For now, indeed, there was a prospect open to him. Here was this child delivered over to him like clay to a potter, that he might form it as he would. It should go hard but that the revenues and county influence of the Ravenshoes should tend to the glory of the Church as heretofore. Only one person was in his way, and that was Mrs. Ravenshoe; after her death he was master of the situation with regard to the eldest of the boys. He had partly guessed, ever since he overheard the conversation of Densil and his wife, that some sort of bargain existed between them about the second child; but he paid little heed to it. It was, therefore, with the bitterest anger that he saw his fears confirmed, and Densil angrily obstinate on the matter; for supposing Cuthbert were to die, all his trouble and anxiety would avail nothing, and the old house and lands would fall to a Protestant heir, the first time in the history of the island. Father Clifford consoled him.
Meanwhile, his behaviour towards Densil was gradually and insensibly altered. He became the free and easy man of the world, the amusing companion, the wise counsellor. He saw that Densil was of a nature to lean on some one, and he was determined it should be on him; so he made himself necessary. But he did more than this; he determined he would be beloved as well as respected, and with a happy audacity he set to work to win that poor wild foolish heart to himself, using such arts of pleasing as must have been furnished by his own mother wit, and could never have been learned in a hundred years from a Jesuit college. The poor heart was not a hard one to win; and, the day they buried poor Father Clifford in the mausoleum, it was with a mixture of pride at his own talents, and contemptuous pity for his dupe, that Mackworth listened to Densil as he told him that he was now his only friend, and besought him not to leave him—which thing Mackworth promised, with the deepest sincerity, he would not do.
CHAPTER V.
RANFORD.
Master Charles, blessed with a placid temper and a splendid appetite, throve amazingly. Before you knew where you were, he was in tops and bottoms; before you had thoroughly realized that, he was learning his letters; then there was hardly time to turn round, before he was a rosy-cheeked boy of ten.
From the very first gleam of reason, he had been put solely and entirely under the care of Mr. Snell, the old vicar, who had been with his mother when she died, and a Protestant nurse, Mrs. Varley. Faithfully had these two discharged their sacred trust; and, if love can repay such services, right well were they repaid.

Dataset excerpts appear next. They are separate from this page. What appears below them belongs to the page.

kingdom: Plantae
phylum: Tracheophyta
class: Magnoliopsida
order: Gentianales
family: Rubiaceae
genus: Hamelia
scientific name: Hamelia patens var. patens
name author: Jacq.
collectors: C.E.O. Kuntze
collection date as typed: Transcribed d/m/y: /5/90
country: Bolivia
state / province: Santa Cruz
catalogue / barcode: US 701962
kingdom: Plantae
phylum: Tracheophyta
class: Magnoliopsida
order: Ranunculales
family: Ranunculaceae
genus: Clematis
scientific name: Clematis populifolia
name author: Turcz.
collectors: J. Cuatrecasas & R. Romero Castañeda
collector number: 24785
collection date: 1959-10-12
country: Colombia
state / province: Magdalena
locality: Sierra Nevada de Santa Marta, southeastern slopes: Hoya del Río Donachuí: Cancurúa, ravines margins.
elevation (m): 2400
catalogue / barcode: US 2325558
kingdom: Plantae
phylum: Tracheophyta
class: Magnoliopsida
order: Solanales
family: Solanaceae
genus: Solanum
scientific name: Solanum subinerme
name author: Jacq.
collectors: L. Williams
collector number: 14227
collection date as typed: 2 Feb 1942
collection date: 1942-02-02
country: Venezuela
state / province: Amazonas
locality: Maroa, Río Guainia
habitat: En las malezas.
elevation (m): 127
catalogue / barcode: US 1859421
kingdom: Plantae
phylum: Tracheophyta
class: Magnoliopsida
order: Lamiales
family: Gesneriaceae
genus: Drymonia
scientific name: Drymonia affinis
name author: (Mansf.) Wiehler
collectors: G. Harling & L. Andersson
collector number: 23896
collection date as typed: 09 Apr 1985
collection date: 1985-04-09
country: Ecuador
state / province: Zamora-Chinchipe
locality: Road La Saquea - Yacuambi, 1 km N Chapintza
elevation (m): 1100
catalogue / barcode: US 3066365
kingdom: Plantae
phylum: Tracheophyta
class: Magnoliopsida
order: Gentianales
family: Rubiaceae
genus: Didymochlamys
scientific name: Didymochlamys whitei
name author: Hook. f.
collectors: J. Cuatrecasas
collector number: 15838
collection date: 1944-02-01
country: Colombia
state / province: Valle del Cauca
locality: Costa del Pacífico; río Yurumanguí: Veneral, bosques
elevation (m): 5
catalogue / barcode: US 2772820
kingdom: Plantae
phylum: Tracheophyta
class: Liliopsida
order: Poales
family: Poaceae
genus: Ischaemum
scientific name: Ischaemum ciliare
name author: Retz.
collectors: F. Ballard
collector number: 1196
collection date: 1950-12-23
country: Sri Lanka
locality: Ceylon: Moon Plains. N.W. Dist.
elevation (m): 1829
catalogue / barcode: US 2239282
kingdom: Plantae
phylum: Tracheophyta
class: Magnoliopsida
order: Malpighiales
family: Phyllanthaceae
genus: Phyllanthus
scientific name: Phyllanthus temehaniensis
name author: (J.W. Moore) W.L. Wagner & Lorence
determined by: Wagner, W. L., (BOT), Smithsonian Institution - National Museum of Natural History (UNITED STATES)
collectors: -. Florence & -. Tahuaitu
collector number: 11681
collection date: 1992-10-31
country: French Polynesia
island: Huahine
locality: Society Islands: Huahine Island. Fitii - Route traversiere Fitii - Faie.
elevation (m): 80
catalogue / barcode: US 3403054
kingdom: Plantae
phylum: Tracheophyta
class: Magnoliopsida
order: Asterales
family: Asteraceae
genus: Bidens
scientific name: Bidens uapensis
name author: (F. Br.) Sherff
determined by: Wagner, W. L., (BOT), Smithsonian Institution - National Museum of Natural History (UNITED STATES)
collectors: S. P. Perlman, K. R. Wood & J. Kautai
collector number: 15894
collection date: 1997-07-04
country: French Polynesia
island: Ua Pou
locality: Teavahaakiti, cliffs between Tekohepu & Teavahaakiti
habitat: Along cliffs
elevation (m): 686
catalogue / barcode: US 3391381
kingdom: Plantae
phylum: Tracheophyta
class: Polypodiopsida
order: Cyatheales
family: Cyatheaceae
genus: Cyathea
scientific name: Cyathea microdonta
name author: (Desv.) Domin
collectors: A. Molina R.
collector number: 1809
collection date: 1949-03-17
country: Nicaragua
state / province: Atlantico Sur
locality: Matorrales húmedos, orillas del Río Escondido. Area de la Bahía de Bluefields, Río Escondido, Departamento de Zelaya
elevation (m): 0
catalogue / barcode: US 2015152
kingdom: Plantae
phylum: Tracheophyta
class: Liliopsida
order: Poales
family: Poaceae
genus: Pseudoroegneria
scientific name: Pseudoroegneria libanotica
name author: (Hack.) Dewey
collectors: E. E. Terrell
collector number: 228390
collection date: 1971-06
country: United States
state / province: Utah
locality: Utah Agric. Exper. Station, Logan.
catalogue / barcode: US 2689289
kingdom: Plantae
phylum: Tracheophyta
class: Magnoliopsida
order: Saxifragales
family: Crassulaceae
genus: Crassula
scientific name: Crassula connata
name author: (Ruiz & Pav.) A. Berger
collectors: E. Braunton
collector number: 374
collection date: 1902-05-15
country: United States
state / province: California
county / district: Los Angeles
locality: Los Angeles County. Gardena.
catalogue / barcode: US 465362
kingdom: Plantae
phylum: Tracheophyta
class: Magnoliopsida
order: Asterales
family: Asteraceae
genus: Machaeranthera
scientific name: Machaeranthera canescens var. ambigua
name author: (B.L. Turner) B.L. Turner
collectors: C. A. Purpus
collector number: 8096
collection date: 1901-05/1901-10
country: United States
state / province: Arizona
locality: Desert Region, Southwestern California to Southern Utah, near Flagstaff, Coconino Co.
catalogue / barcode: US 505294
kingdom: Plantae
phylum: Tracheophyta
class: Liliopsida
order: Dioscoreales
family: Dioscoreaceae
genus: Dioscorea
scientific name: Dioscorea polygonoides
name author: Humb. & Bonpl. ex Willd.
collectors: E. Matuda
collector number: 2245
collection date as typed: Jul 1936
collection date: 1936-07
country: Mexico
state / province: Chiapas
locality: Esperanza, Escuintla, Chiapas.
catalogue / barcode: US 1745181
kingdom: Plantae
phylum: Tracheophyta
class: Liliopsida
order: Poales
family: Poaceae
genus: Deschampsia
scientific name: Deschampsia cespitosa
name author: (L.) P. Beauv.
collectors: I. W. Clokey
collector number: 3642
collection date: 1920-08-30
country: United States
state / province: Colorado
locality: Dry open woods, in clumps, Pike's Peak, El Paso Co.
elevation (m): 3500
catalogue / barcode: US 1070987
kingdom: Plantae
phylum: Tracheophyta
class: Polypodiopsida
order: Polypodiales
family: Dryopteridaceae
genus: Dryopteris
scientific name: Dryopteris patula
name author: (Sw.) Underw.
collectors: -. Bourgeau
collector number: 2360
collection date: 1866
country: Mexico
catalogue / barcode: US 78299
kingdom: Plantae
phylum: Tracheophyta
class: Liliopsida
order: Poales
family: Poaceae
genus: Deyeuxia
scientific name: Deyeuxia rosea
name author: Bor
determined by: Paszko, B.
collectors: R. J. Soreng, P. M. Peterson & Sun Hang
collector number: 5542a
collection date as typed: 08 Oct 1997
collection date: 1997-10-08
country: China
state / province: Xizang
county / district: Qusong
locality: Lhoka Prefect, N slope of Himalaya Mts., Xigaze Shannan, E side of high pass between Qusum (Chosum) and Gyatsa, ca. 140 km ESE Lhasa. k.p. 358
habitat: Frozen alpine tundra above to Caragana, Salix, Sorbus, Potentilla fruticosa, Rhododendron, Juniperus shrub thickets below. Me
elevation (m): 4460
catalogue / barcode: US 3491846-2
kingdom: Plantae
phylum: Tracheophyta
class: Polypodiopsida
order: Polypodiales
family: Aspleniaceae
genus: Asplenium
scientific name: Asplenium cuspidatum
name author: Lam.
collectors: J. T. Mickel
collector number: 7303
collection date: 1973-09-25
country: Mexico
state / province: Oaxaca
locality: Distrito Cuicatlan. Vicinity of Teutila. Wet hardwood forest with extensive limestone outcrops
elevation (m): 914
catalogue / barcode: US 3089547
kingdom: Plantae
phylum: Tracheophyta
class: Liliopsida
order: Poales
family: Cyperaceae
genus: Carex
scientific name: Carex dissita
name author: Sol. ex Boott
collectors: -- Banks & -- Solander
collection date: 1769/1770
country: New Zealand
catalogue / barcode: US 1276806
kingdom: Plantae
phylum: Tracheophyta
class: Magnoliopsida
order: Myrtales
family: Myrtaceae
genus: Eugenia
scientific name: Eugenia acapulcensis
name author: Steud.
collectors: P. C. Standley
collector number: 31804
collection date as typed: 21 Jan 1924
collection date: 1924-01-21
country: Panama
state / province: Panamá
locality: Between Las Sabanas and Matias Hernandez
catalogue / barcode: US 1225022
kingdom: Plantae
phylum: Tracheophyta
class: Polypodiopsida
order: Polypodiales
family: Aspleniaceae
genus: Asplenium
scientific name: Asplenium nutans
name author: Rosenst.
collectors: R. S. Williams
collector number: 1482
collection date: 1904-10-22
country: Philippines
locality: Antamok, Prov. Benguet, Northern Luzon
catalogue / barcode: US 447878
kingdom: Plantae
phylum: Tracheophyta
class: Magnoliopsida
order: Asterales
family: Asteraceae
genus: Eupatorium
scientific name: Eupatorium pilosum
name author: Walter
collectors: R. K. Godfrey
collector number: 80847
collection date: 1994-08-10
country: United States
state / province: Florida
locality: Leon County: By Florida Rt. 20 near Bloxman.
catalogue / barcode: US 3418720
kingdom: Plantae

A pleasant task they had, though, for a more lovable little lad than Charles there never was. His little heart seemed to have an infinite capacity of affection for all who approached him. Everything animate came before him in the light of a friend, to whom he wished to make himself agreeable, from his old kind tutor and nurse down to his pony and terrier. Charles had not arrived at the time of life when it was possible for him to quarrel about women; and so he actually had no enemies as yet, but was welcomed by pleasant and kind faces wherever he went. At one time he would be at his father's knee, while the good-natured Densil made him up some fishing tackle; next you would find him in the kennel with the whipper-in, feeding the hounds, half-smothered by their boisterous welcome; then the stables would own him for a time, while the lads were cleaning up and feeding; then came a sudden flitting to one of the keeper's lodges; and anon he would be down on the sands wading with half a dozen fisher-boys as happy as himself—but welcome and beloved everywhere.
Sunday was a right pleasant day for him. After seeing his father shave, and examining his gold-topped dressing-case from top to bottom—amusements which were not participated in by Cuthbert, who had grown too manly—he would haste through his breakfast, and with his clean clothes hurry down the village towards the vicarage, which stood across the stream near the church. Not to go in yet, you will observe, because the sermon, he well knew, was getting its finishing touches, and the vicar must not be disturbed. No, the old stone bridge would bring him up; and there he would stay looking at the brown crystal-clear water rushing and seething among the rocks, lying dark under the oak-roots, and flashing merrily over the weir, just above the bridge; till "flick!" a silver bar would shoot quivering into the air, and a salmon would light on the top of the fall, just where the water broke, and would struggle on into the still pool above, or be beaten back by the force, to resume his attempt when he had gained breath. The trout, too, under the bridge, bless the rogues, they knew it was Sunday well enough—how they would lie up there in the swiftest places, where glancing liquid glorified the poor pebbles below into living amber, and would hardly trouble themselves to snap at the great fat, silly stoneflies that came floating down. Oh! it was a terrible place for dawdling was that stone bridge, on a summer sabbath morn.